Setting that aside, is there a guide on how to create good training dataset for fine tuning models like Mistral?

tarruda · on Oct 9, 2023

I'd say the original Alpaca paper is a good source of inspiration on how to create datasets, they even shared the script used to generate data using OpenAI API.

One thing that came to mind for creating datasets for other programming languages would be to start with this Python dataset and use GPT-4 to convert to equivalents in other languages. You can even automatically test each generates example and ask GPT-4 to correct any errors

rahimnathwani · on Oct 9, 2023

ctrl+F for Baseline and you'll see a part where they show the two models' outputs with the same prompt.

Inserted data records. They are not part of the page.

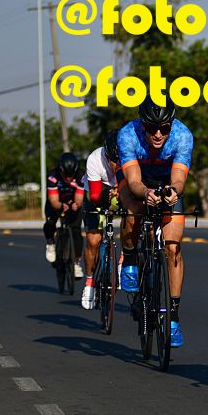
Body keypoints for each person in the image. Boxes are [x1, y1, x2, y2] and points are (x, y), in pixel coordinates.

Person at [117, 94, 193, 348]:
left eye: (164, 128)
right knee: (133, 213)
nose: (158, 134)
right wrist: (146, 193)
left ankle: (173, 317)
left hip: (168, 182)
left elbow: (180, 179)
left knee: (173, 247)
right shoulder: (128, 135)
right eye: (152, 128)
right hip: (139, 182)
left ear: (172, 125)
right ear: (142, 124)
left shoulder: (183, 135)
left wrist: (173, 191)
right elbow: (134, 181)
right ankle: (129, 258)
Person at [81, 130, 120, 309]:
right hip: (96, 193)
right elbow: (95, 196)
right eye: (113, 159)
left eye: (119, 160)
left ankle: (123, 262)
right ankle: (90, 282)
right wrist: (109, 194)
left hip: (121, 191)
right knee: (94, 239)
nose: (115, 164)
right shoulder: (95, 159)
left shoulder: (133, 156)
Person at [44, 152, 85, 279]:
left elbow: (79, 198)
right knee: (50, 221)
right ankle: (51, 243)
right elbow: (54, 200)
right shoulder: (53, 176)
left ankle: (76, 262)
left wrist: (76, 205)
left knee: (76, 231)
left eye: (70, 175)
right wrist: (61, 206)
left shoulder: (80, 175)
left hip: (73, 201)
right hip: (56, 202)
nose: (68, 178)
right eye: (65, 175)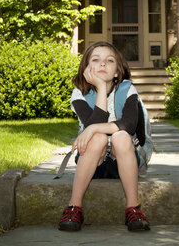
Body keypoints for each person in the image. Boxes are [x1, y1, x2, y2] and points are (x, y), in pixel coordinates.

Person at [58, 41, 150, 232]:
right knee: (98, 138)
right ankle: (74, 207)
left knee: (121, 136)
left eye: (109, 61)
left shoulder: (127, 90)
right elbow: (93, 124)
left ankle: (133, 208)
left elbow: (129, 125)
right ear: (86, 68)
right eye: (96, 60)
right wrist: (100, 88)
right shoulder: (79, 94)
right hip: (93, 163)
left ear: (117, 71)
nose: (102, 64)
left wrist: (91, 129)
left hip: (125, 160)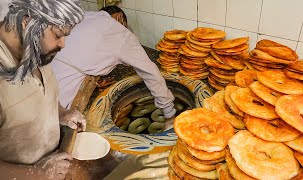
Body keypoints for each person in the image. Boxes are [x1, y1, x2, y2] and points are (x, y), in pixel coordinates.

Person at [0, 0, 86, 179]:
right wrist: (36, 174)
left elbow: (42, 95)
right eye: (57, 34)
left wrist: (61, 112)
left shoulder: (34, 48)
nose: (63, 44)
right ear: (27, 21)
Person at [51, 6, 177, 122]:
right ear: (120, 18)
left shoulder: (83, 16)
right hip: (60, 94)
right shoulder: (119, 32)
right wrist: (168, 111)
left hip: (40, 78)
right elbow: (149, 71)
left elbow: (78, 54)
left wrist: (95, 81)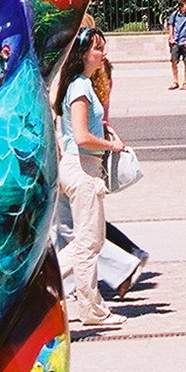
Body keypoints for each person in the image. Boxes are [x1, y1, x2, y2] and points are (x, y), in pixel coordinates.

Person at [54, 27, 125, 330]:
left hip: (84, 167)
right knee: (86, 242)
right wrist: (112, 145)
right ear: (83, 54)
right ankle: (91, 309)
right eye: (97, 48)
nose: (103, 52)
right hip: (82, 167)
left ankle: (42, 282)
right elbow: (81, 137)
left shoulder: (82, 84)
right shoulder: (80, 87)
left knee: (92, 240)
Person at [164, 0, 186, 89]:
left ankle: (185, 83)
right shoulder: (175, 15)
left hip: (185, 41)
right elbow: (171, 25)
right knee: (174, 61)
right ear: (181, 7)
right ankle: (175, 81)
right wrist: (171, 37)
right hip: (176, 41)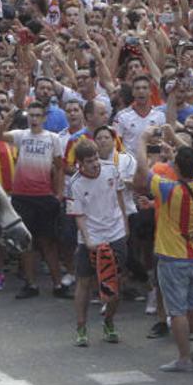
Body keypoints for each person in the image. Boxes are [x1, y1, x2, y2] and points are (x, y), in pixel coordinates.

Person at [134, 127, 193, 372]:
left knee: (176, 311)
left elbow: (144, 170)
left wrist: (143, 140)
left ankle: (184, 358)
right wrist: (175, 143)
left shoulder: (168, 188)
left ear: (176, 167)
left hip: (172, 256)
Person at [0, 102, 69, 299]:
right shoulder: (21, 135)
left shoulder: (53, 138)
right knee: (26, 243)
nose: (34, 119)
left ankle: (58, 284)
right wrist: (7, 119)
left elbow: (60, 167)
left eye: (38, 115)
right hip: (22, 196)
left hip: (44, 196)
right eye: (31, 115)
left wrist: (59, 193)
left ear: (44, 118)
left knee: (49, 243)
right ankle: (31, 284)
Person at [66, 139, 128, 346]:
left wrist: (125, 225)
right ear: (80, 163)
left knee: (117, 281)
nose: (95, 164)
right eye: (90, 161)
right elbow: (78, 215)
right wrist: (88, 239)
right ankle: (81, 327)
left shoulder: (111, 170)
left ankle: (109, 322)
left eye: (96, 158)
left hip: (115, 233)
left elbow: (120, 197)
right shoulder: (75, 183)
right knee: (83, 282)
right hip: (90, 238)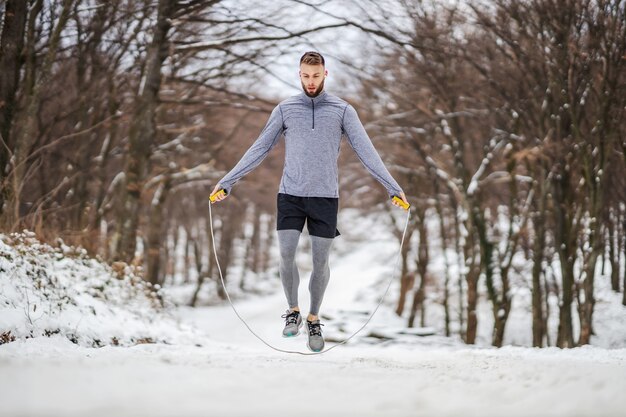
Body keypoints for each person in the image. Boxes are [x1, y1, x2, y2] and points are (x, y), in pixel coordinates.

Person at [211, 51, 408, 352]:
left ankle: (314, 318)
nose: (311, 81)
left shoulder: (343, 111)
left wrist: (392, 187)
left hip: (325, 197)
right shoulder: (285, 109)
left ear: (325, 74)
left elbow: (367, 152)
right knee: (286, 254)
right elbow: (259, 148)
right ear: (299, 74)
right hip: (290, 194)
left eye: (316, 76)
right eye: (305, 75)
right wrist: (228, 181)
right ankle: (293, 312)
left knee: (320, 261)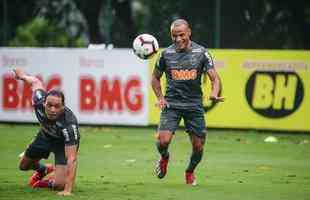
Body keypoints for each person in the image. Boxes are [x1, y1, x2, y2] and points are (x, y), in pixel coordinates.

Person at [151, 19, 224, 185]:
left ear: (189, 32)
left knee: (198, 148)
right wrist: (160, 98)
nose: (178, 39)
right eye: (174, 36)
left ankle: (190, 171)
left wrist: (214, 93)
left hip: (194, 106)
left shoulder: (202, 52)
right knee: (163, 141)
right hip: (172, 105)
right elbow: (155, 78)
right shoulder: (165, 54)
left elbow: (215, 78)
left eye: (181, 35)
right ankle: (164, 158)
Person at [14, 68, 80, 196]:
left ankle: (45, 183)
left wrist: (67, 190)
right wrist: (22, 76)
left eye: (57, 106)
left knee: (60, 185)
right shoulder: (38, 100)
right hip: (45, 136)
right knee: (23, 166)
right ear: (44, 103)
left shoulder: (69, 124)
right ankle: (44, 170)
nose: (53, 109)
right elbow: (35, 82)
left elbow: (72, 158)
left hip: (62, 144)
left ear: (63, 106)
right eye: (49, 105)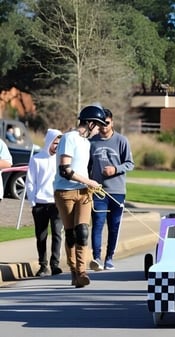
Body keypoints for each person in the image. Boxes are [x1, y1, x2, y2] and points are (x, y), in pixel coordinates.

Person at [54, 104, 107, 288]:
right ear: (90, 123)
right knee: (70, 234)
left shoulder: (86, 143)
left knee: (83, 231)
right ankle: (74, 271)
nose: (100, 129)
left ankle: (82, 271)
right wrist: (88, 181)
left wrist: (89, 183)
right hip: (65, 191)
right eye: (98, 125)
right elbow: (65, 170)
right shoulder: (69, 138)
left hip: (84, 192)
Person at [88, 108, 135, 271]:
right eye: (100, 124)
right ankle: (96, 258)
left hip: (117, 191)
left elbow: (130, 163)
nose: (103, 127)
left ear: (112, 122)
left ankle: (109, 257)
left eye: (106, 123)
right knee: (98, 224)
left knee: (114, 225)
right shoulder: (92, 142)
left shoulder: (122, 141)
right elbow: (87, 166)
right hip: (98, 191)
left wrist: (115, 169)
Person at [26, 129, 63, 277]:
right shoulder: (36, 159)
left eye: (59, 143)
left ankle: (55, 265)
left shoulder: (62, 159)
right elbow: (30, 182)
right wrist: (33, 203)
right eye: (55, 143)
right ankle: (43, 265)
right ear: (49, 142)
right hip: (40, 204)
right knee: (41, 236)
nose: (57, 146)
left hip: (56, 203)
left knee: (57, 233)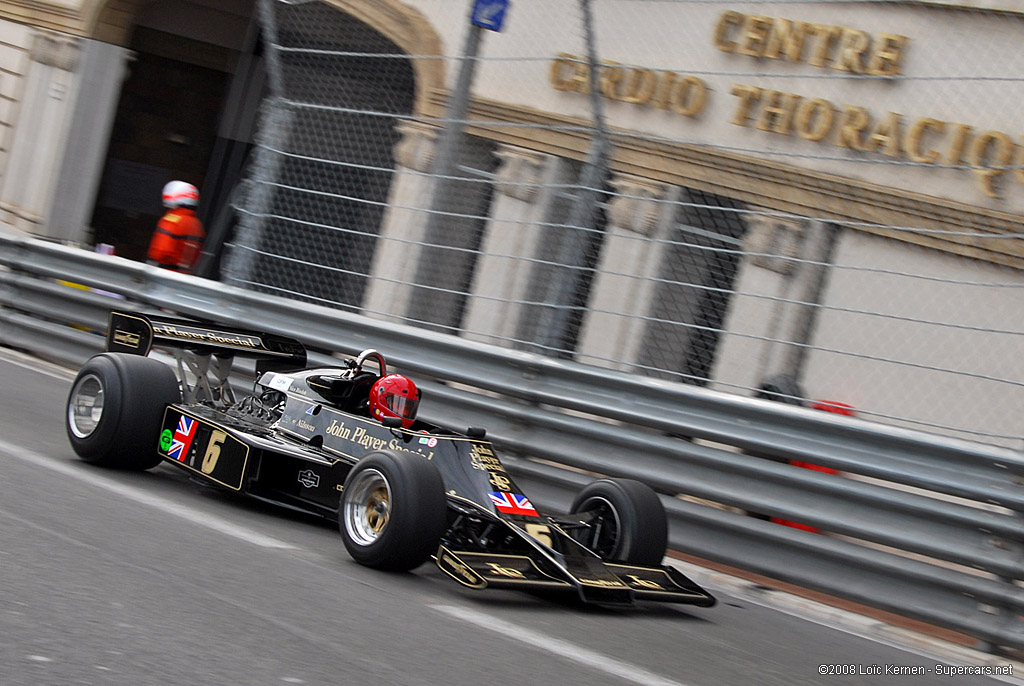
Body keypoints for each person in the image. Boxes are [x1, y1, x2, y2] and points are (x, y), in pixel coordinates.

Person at [147, 180, 206, 273]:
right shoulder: (197, 224)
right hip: (185, 275)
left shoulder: (171, 220)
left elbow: (160, 250)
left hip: (163, 272)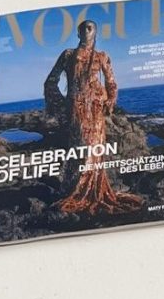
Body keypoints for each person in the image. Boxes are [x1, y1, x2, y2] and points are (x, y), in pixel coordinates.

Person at [42, 18, 144, 217]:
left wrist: (109, 101)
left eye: (90, 28)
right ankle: (75, 189)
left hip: (95, 111)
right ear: (78, 33)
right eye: (83, 28)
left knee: (95, 149)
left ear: (95, 33)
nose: (86, 30)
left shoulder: (102, 56)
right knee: (79, 148)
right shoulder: (68, 55)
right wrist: (63, 103)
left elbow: (112, 83)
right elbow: (50, 81)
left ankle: (92, 189)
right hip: (77, 110)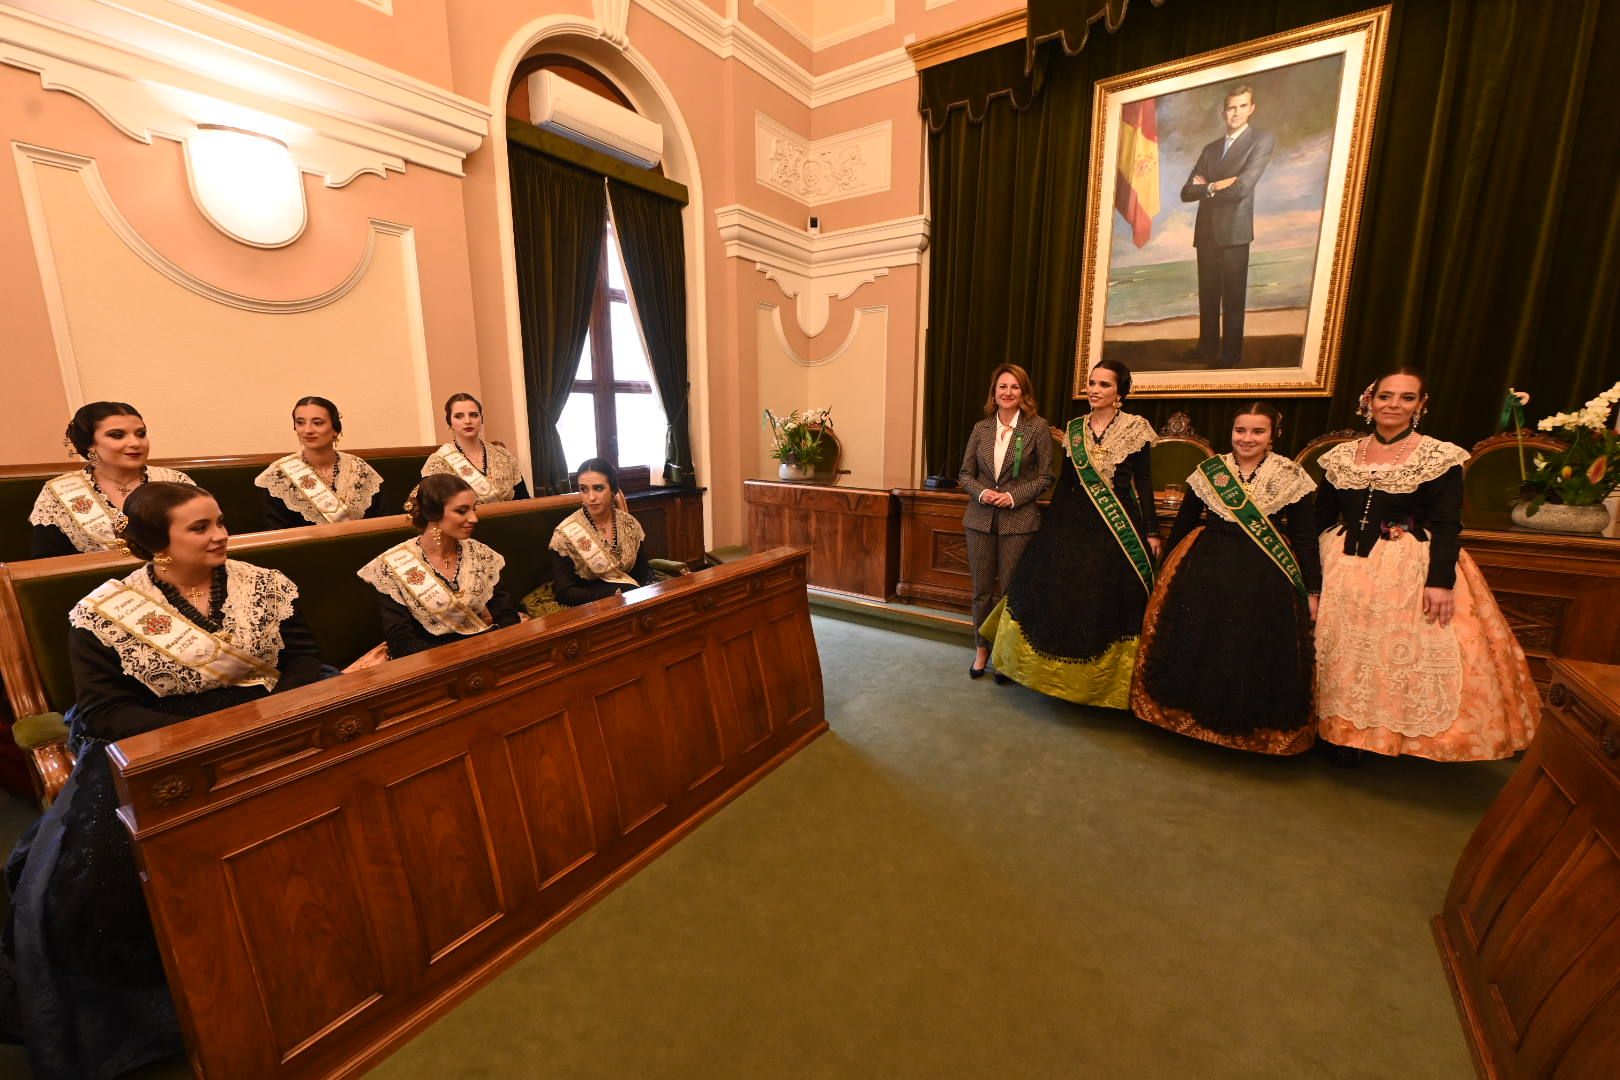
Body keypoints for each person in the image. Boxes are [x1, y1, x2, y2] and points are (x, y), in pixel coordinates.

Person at [0, 483, 322, 1079]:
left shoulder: (264, 584)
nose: (220, 533)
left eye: (220, 521)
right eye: (200, 528)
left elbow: (302, 658)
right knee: (100, 885)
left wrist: (274, 712)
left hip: (266, 722)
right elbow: (101, 710)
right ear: (158, 545)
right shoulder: (105, 612)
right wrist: (208, 732)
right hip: (155, 745)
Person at [1314, 369, 1539, 763]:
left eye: (1405, 398)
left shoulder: (1438, 455)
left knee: (1390, 653)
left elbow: (1449, 523)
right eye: (1385, 396)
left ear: (1421, 405)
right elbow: (1321, 517)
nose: (1393, 405)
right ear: (1370, 401)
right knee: (1337, 646)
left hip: (1406, 562)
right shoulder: (1341, 456)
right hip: (1340, 560)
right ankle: (1330, 729)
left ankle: (1379, 739)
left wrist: (1440, 581)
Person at [1130, 403, 1321, 754]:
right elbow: (1185, 523)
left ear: (1273, 436)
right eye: (1240, 430)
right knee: (1198, 639)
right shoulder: (1210, 472)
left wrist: (1312, 588)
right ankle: (1188, 719)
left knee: (1249, 645)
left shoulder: (1290, 476)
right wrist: (1164, 573)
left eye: (1257, 431)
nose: (1247, 438)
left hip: (1264, 575)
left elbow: (1306, 538)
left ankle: (1241, 731)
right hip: (1207, 566)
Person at [981, 359, 1159, 706]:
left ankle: (1100, 685)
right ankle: (1037, 672)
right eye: (1092, 383)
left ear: (1120, 392)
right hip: (1071, 521)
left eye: (1104, 384)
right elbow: (1068, 483)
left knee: (1102, 599)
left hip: (1115, 525)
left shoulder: (1137, 429)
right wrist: (1052, 527)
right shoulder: (1075, 429)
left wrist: (1151, 530)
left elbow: (1145, 483)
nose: (1095, 389)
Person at [957, 364, 1054, 678]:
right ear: (994, 393)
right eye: (1002, 387)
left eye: (1015, 387)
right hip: (979, 520)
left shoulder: (1037, 427)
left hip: (1019, 521)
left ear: (1023, 393)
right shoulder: (980, 428)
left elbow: (1046, 476)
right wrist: (982, 493)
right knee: (982, 591)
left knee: (1010, 591)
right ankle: (982, 650)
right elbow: (964, 475)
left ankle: (1005, 655)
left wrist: (1013, 497)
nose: (1008, 392)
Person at [357, 473, 519, 658]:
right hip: (429, 665)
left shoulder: (481, 554)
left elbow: (506, 616)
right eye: (461, 511)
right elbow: (401, 642)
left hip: (485, 654)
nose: (474, 518)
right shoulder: (391, 566)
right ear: (433, 513)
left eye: (474, 509)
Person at [1178, 84, 1276, 369]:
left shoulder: (1261, 140)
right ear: (1223, 111)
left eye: (1242, 106)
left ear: (1251, 108)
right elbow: (1186, 192)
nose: (1236, 112)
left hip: (1235, 232)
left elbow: (1242, 189)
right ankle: (1206, 348)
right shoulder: (1210, 149)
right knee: (1208, 295)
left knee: (1232, 298)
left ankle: (1230, 354)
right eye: (1231, 107)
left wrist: (1205, 187)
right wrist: (1215, 185)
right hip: (1206, 231)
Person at [28, 402, 195, 556]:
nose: (135, 443)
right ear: (90, 444)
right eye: (117, 435)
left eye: (141, 434)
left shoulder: (174, 480)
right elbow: (48, 564)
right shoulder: (59, 493)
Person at [254, 396, 385, 529]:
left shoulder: (358, 469)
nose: (308, 430)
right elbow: (276, 534)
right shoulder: (278, 476)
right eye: (300, 423)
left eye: (318, 423)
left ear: (335, 429)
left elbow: (382, 521)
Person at [550, 458, 658, 606]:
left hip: (630, 600)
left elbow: (642, 571)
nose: (591, 497)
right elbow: (564, 592)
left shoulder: (629, 524)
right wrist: (612, 596)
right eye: (584, 489)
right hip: (591, 607)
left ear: (613, 490)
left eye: (598, 488)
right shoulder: (564, 536)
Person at [420, 393, 530, 503]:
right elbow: (431, 509)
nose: (468, 421)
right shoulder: (438, 462)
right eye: (459, 416)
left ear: (481, 419)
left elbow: (524, 501)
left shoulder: (503, 455)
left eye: (473, 415)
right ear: (450, 422)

I didn't look closely to see whether this is deterministic with the right temperature and top_p or whatever.

iamcreasy · on Oct 9, 2023

Uh, missed that. Thank you! What do you referring to by temperature?

rahimnathwani · on Oct 9, 2023

Due to the default settings of `top_k`, `top_p`, and `temperature`, which introduce a probabilistic element to token selection, two runs of the same prompt with the same model may yield different outputs.

The first two parameters, `top_k` and `top_p`, define the subset of tokens eligible for selection, while `temperature` influences the probability distribution from which tokens are sampled.

jasonjmcghee · on Oct 9, 2023

Have you (or others!) done much research on using different subsets of target modules? Just doing q, k, v, o is dramatically less ram and much more accessible (mistral 7b on 3080ti)

tarruda · on Oct 9, 2023

I haven't, but didn't write the article. I don't understand what these modules mean for fine-tuning

Here someone does Alpaca LoRA fine-tuning on Llama 7b using only q/v modules: https://colab.research.google.com/drive/1rqWABmz2ZfolJOdoy6T...

jasonjmcghee · on Oct 9, 2023

They are different parts of the network. If you don't fine tune them, they don't change. They are "frozen"- if you're familiar with fine tuning neural networks

tarruda · on Oct 9, 2023

How does one decide which of these modules shouls be fine tuned for different tasks?